I consider myself to be a friend of Woking URC after my 2-year ministerial training placement at Woking in 2018 & 19 and I have led services occasionally since. I minister at Wonersh URC and am chaplain to the Moderator of General Assembly, the Rev Clare Downing. I enjoy catching up with Woking online services on my Sundays off.

This year, Easter falls right in the middle of April, so we spend the first part of the month journeying with Jesus up to Jerusalem. We cheer Hosanna with the crowds as he enters the city, knowing that the opposition gathers during Holy Week; we share the Last Supper, keep vigil in the garden at night, and stand at the foot of the Cross as the sky turns dark at midday, leaving Jesus in the Tomb, waiting for a glorious Easter dawn.

Then we rejoice at the news of the resurrection, we greet the risen Jesus and wonder as he appears to his puzzled disciples, yet we continue to celebrate His glorious victory. It’s actually a bit of a marathon and sometimes we find ourselves glad to get “back to normal” the Sunday after Easter, but actually we continue to marvel right up to Pentecost – Easter should go on and on!

It feels as if we ourselves have been trapped behind a stone for the past 2 years but this year we will be able to celebrate Easter together.

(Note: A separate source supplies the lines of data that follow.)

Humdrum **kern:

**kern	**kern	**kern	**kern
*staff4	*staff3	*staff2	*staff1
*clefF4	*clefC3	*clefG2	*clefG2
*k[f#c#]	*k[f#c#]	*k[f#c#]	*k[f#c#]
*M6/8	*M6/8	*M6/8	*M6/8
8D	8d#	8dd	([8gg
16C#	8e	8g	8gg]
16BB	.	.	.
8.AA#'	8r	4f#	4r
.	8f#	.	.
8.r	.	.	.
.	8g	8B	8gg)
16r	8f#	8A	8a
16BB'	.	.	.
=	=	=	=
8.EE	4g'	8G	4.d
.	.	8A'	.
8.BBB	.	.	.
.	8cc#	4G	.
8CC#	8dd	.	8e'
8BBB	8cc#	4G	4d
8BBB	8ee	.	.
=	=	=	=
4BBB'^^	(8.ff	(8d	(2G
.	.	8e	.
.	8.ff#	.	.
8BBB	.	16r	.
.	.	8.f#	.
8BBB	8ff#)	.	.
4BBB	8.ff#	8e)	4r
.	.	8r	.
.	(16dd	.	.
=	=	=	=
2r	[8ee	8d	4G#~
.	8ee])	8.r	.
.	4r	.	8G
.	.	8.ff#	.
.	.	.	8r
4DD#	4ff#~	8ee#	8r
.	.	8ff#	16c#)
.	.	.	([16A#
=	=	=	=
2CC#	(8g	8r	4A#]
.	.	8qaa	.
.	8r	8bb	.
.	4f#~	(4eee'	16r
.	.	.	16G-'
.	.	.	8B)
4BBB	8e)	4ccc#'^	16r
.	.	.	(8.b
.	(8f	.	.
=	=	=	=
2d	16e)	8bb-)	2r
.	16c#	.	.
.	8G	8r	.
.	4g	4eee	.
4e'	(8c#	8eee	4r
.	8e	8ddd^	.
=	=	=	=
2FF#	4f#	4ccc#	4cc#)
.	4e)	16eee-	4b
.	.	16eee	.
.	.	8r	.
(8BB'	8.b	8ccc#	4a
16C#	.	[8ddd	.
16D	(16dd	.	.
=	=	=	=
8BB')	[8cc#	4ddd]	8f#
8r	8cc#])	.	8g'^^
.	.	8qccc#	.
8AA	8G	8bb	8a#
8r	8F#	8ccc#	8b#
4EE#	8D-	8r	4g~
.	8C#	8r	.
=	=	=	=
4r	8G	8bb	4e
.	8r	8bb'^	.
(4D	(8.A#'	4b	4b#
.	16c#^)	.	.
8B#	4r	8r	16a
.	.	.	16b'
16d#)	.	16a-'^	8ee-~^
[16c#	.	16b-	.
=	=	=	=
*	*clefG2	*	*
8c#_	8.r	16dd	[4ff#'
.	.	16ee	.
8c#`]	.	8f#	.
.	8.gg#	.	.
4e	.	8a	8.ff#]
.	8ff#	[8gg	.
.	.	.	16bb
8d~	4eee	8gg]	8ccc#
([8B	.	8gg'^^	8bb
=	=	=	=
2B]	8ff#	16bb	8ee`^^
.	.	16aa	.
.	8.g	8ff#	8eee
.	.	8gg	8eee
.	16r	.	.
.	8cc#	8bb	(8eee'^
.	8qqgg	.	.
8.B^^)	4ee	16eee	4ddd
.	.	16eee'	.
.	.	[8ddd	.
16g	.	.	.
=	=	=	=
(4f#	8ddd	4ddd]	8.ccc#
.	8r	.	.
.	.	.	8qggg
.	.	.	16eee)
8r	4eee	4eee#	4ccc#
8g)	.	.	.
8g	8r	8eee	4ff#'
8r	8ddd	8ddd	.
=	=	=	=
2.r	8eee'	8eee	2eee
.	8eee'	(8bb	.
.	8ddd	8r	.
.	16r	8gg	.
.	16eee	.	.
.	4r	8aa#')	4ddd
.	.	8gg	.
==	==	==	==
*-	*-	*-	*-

I am looking forward to finally preaching an Easter sermon! I have led services on Maundy Thursday and Good Friday, but never Easter Day. I just hope Wonersh church members are in good voice!

This year, as I write in March, we are very aware that it’s not all good news for many people here in the UK and around the world. Many are still getting Covid and while the vaccine has made a huge difference to how ill we get, it is still a debilitating experience (I had it at Christmas), and a threat to those of us who are not in the best of health. Then there is the war in Ukraine and the cost of living, famine in South Sudan and underneath everything, the climate crisis.

It feels still like we might be coming to the end of one difficult time, but we cannot celebrate yet. This is very much the experience of the first disciples though. They were slow to believe what they were seeing as Jesus appeared to them, they faced opposition and danger, and yet the resurrection joy and the comfort of the Holy Spirit led them to do and say great things despite their difficulties.

We believe in the resurrection. This means, I think, keeping hope and joy alive knowing that Jesus has been through the worst, the very worst that can happen. We are challenged by world events and by personal tragedies – but we cling to a saviour who burst out of a tomb, shattering the power that death has, setting at nothing the power that evil thought it had over Jesus.

At the moment, the twigs on the tree outside my window seem dead – yet new life is bursting forth if we look for it. These signs of new life bring hope and an assurance of God’s love for us, living and working in our world and our lives right now.

I look forward to celebrating with you. May God richly bless you this month.